::: Data in this exercise

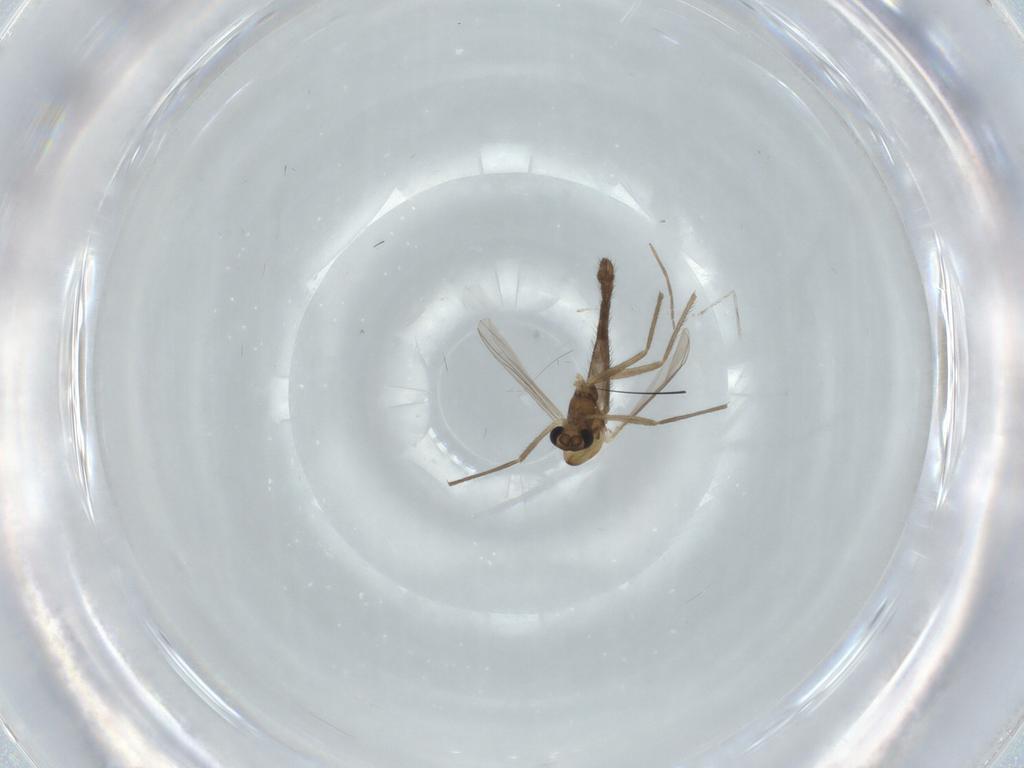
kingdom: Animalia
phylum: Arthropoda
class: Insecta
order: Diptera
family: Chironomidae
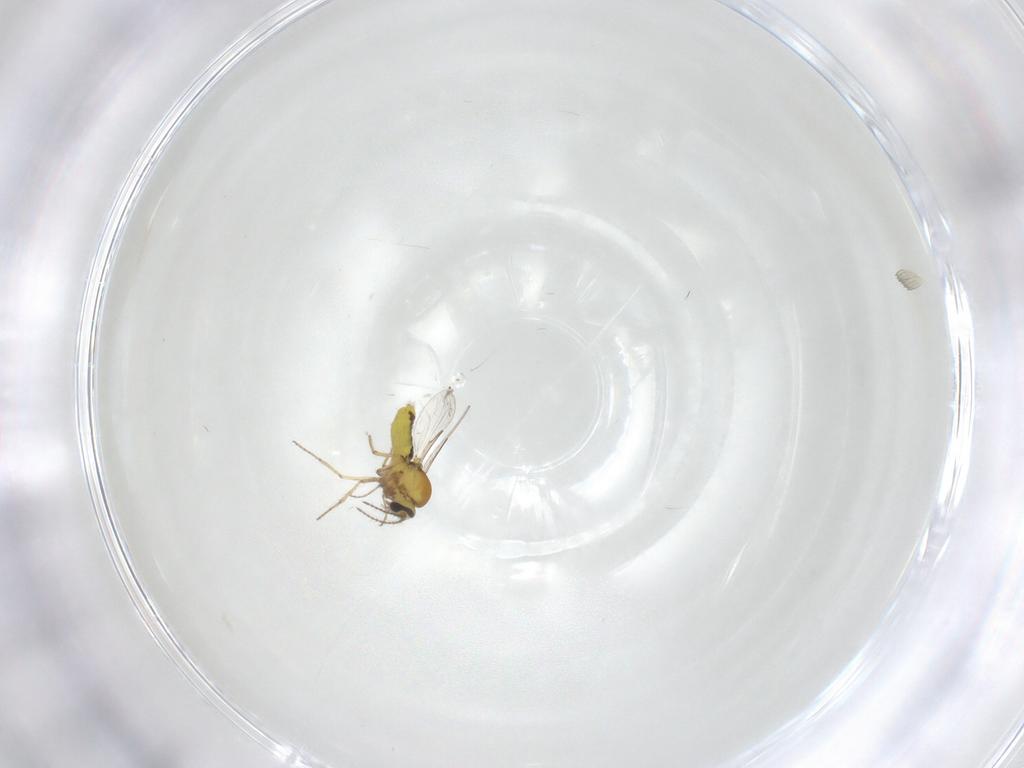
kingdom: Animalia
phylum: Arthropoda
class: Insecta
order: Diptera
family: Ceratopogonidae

::::::
::: Data in this exercise

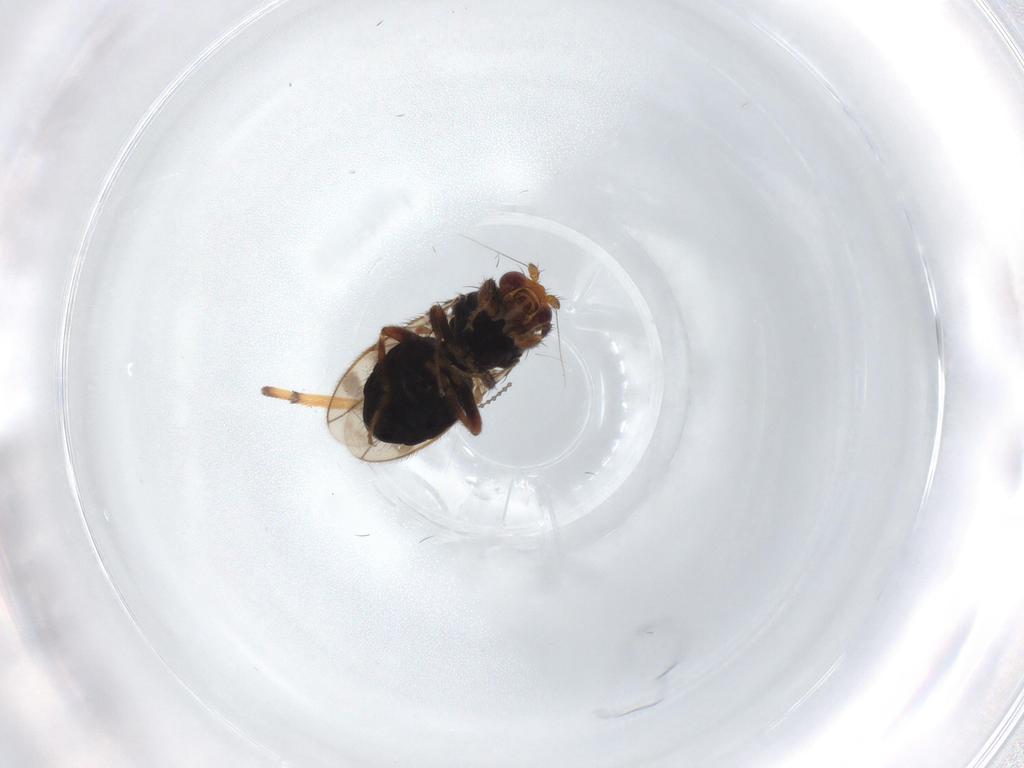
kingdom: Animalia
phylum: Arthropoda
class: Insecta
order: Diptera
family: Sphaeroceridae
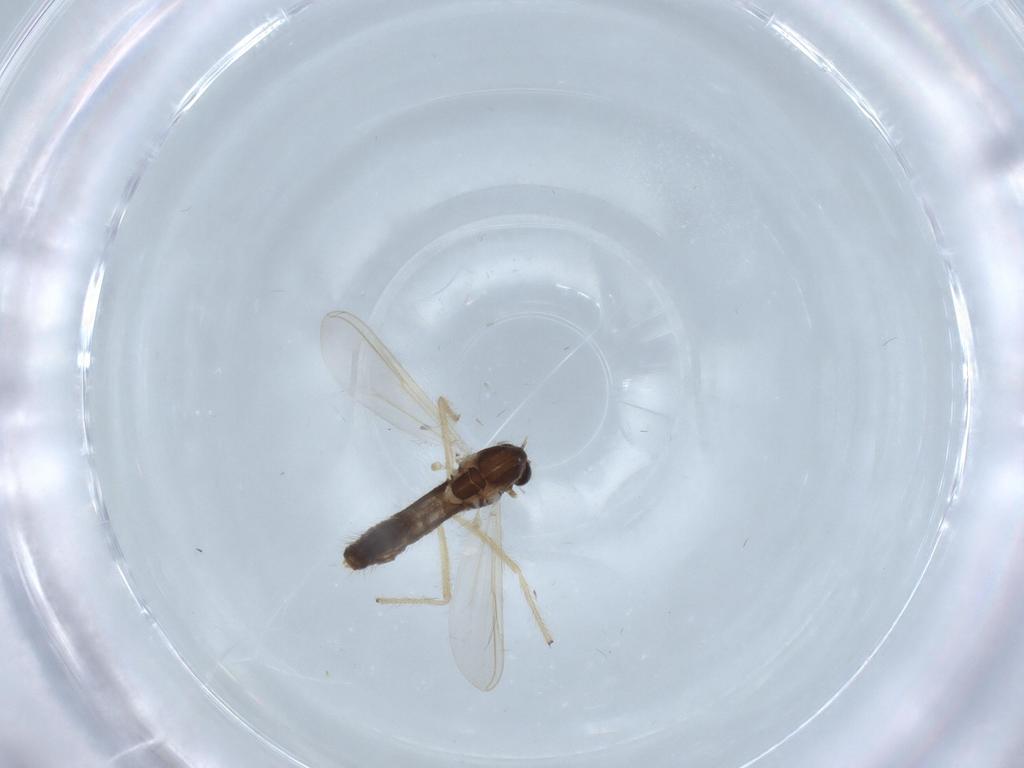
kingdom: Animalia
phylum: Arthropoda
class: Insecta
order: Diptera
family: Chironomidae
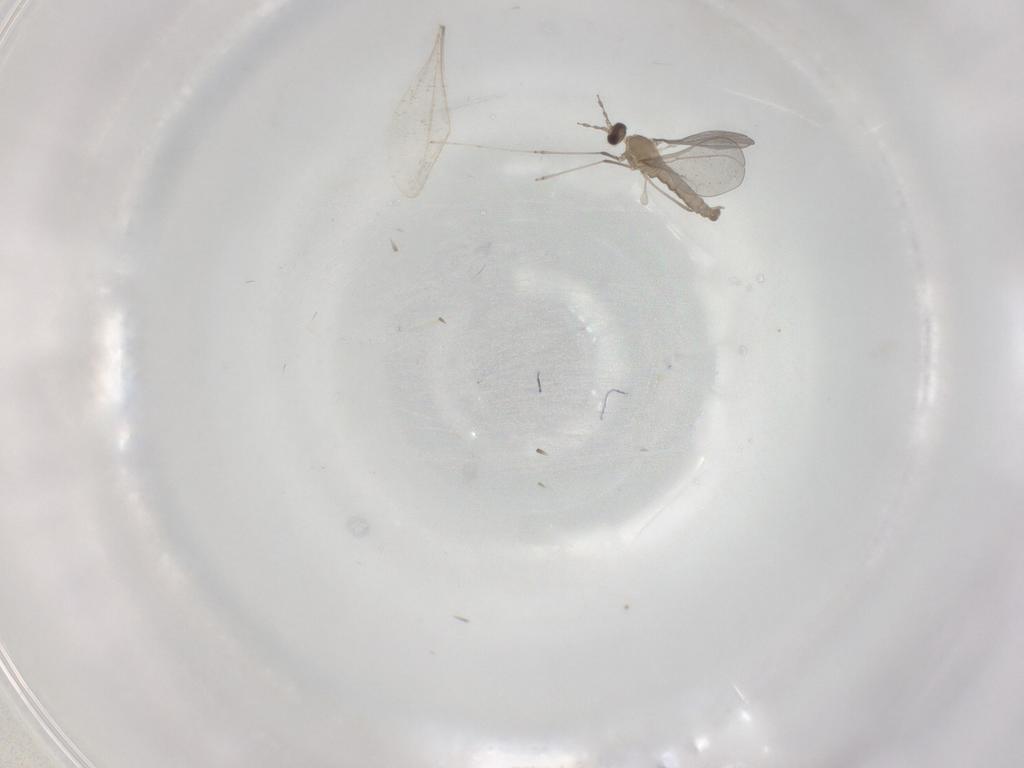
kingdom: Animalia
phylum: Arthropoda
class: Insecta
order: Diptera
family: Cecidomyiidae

::::::

→ **Problem to solve**: Format the entry lines above, starting at the line that contains "family: Sphaeroceridae" and ending at the line that contains "family: Cecidomyiidae", as a JSON list of strings with one string per line and no blank lines. Leave the pictures out.

→ **Exercise answer**:
[
  "family: Sphaeroceridae",
  "kingdom: Animalia",
  "phylum: Arthropoda",
  "class: Insecta",
  "order: Diptera",
  "family: Chironomidae",
  "kingdom: Animalia",
  "phylum: Arthropoda",
  "class: Insecta",
  "order: Diptera",
  "family: Cecidomyiidae"
]